Sorry, But Movie Theater Texters Aren’t Victims

Share:

“In any scenario of regressive resistance to cultural challenges, the responses usually cover a few common themes,” writes the usually sensible blogger Anil Dash, and those responses pop up “all the time, whether it’s for arguing why women should not wear pants, or defending slavery, or trying to preserve a single meaning for the word ‘ironic’, or fighting marriage equality, or claiming rap isn’t ‘real’ music, or in any other time when social conservatives want to be oppressive assholes to other people.” Holy cow, what’s he on about? Raising the minimum wage? A woman’s right to choose? The right to privacy? Not quite. Mr. Dash’s at-this-moment equivalent to slavery apologists are those who would rather moviegoers STFU and put their phones away for two hours, and no, somehow, I’m not making this up.

Dash’s post comes in the wake of Hunter Walk’s suggestion, which went viral over the last week or so, to “Reinvent the Movie Theatre.” In that piece, Mr. Walk (a venture fund capitalist — do with that what you will) complains that he stopped going to movies because “I wanted my media experiences plugged in and with the ability to multitask. Look up the cast list online, tweet out a comment, talk to others while watching or just work on something else while Superman played in the background.” The downside, Walk says, is that “these activities are discouraged and/or impossible in a movie theater,” which makes me wonder if he’s been to a movie theater lately.

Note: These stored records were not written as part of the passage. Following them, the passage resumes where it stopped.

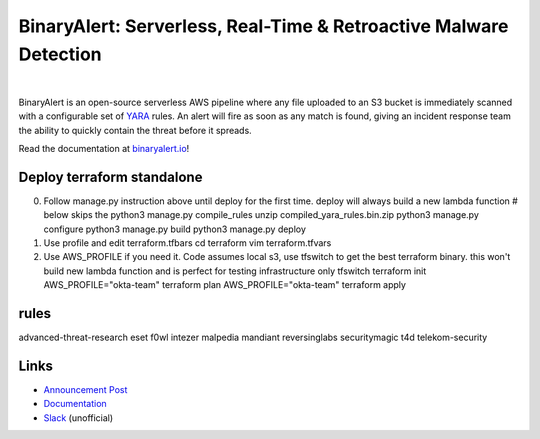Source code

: BinaryAlert: Serverless, Real-Time & Retroactive Malware Detection
==================================================================
.. image:: https://travis-ci.org/airbnb/binaryalert.svg?branch=master
  :target: https://travis-ci.org/airbnb/binaryalert
  :alt: Build Status

.. image:: https://coveralls.io/repos/github/airbnb/binaryalert/badge.svg?branch=master
  :target: https://coveralls.io/github/airbnb/binaryalert?branch=master
  :alt: Coverage Status

.. image:: https://readthedocs.org/projects/binaryalert/badge/?version=latest
  :target: http://www.binaryalert.io/?badge=latest
  :alt: Documentation Status

.. image:: https://binaryalert.herokuapp.com/badge.svg
  :target: http://binaryalert.herokuapp.com
  :alt: Slack Channel

|

.. image:: docs/images/logo.png
  :align: center
  :scale: 75%
  :alt: BinaryAlert Logo

BinaryAlert is an open-source serverless AWS pipeline where any file uploaded to an S3 bucket is
immediately scanned with a configurable set of `YARA <https://virustotal.github.io/yara/>`_ rules.
An alert will fire as soon as any match is found, giving an incident response team the ability to
quickly contain the threat before it spreads.

Read the documentation at `binaryalert.io <https://binaryalert.io>`_!

Deploy terraform standalone
---------------------------
0. Follow manage.py instruction above until deploy for the first time.  deploy will always build a new lambda function
   # below skips the python3 manage.py compile_rules
   unzip compiled_yara_rules.bin.zip
   python3 manage.py configure
   python3 manage.py build
   python3 manage.py deploy

1. Use profile and edit terraform.tfbars
   cd terraform
   vim terraform.tfvars

2. Use AWS_PROFILE if you need it. Code assumes local s3, use tfswitch to get the best terraform binary. this won't build new lambda function and is perfect for testing infrastructure only
   tfswitch 
   terraform init
   AWS_PROFILE="okta-team" terraform plan
   AWS_PROFILE="okta-team" terraform apply

rules
-----

advanced-threat-research  eset  f0wl  intezer  malpedia  mandiant  reversinglabs  securitymagic  t4d  telekom-security


Links
-----

- `Announcement Post <https://medium.com/airbnb-engineering/binaryalert-real-time-serverless-malware-detection-ca44370c1b90>`_
- `Documentation <https://binaryalert.io>`_
- `Slack <https://binaryalert.herokuapp.com>`_ (unofficial)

His suggestion? “Why not just segregate us into environments which meet our needs…. If you took a theater or two in a multiplex and showed the types of films which lend themselves to this experience I bet you’d sell tickets.” Confession: your film editor chose not to wade into this discussion because, well, I kinda floated something similar to it a few weeks back. My point was that adult moviegoers who actually want an uninterrupted viewing experience have long since given up on going to the movies, settling for VOD and DVD instead, but we could be lured back by advertised adults-only or no-phone showings, the theatrical equivalent of the quiet car. And if such a thing were possible, then maybe the flipside could work, too, (or maybe not!) something along the lines of the special screenings some theaters present for parents and toddlers — since, like infants, in-theater texters and tweeters are whiny, screeching babies, but I digress.

Mr. Dash’s fierce defense of cinema multi-taskers (and snarling attack on those who dare question them) is problematic on a number of levels. It’s not just that he doesn’t understand the argument — he wrongly assumes that the question is one of “honoring” the creator, and not the far simpler (but harder to argue) contention that a bunch of jagoffs lighting up screens around you is incredibly fucking distracting when you’re just trying to watch a movie — it’s that anyone on the other side of the argument is, by comparison, a racist, a sexist, a Flat-Earther, a climate change denier, and a homophobe. Criticwire’s Samuel Adams rightly jeers at Dash, “You left out female genital mutilation and the Holocaust on the continuum of anti-movie-theater-texters.” But if he had invoked Hitler, it would have properly placed his argument within the realm of Godwin’s Law, where straw men are propped up by desperate souls who know they’re on the losing end of an argument.

Were Dash some mere run-of-the-mill Internet page-whore, it would be easy to dismiss his piece as the mere trollery that it reads like, what with all the sneering references to hipster “cinephiles” and their Moleskines and Field Notes. But based on his usual sensibility and the vociferousness with which he’s defending this thing on Twitter, I think it’s worse: I think he actually believes this, that there’s no delineation between movie theaters, “public spaces,” and living rooms, and anyone who argues to the contrary is a monster. (There’s a lot of this kinda thing going around.)

And that’s where this entire conversation is breaking down. As this site argued a few weeks back (and forgive me for quoting myself), “in this increasingly niche-driven and personalized world, there’s no longer a ‘one size fits all’ moviegoing experience.” If the controversy over Walk’s and Dash’s points has confirmed one thing, it’s that. But it’s a problem that will not be solved if everyone, on both sides, insists on acting like an entitled douchebag.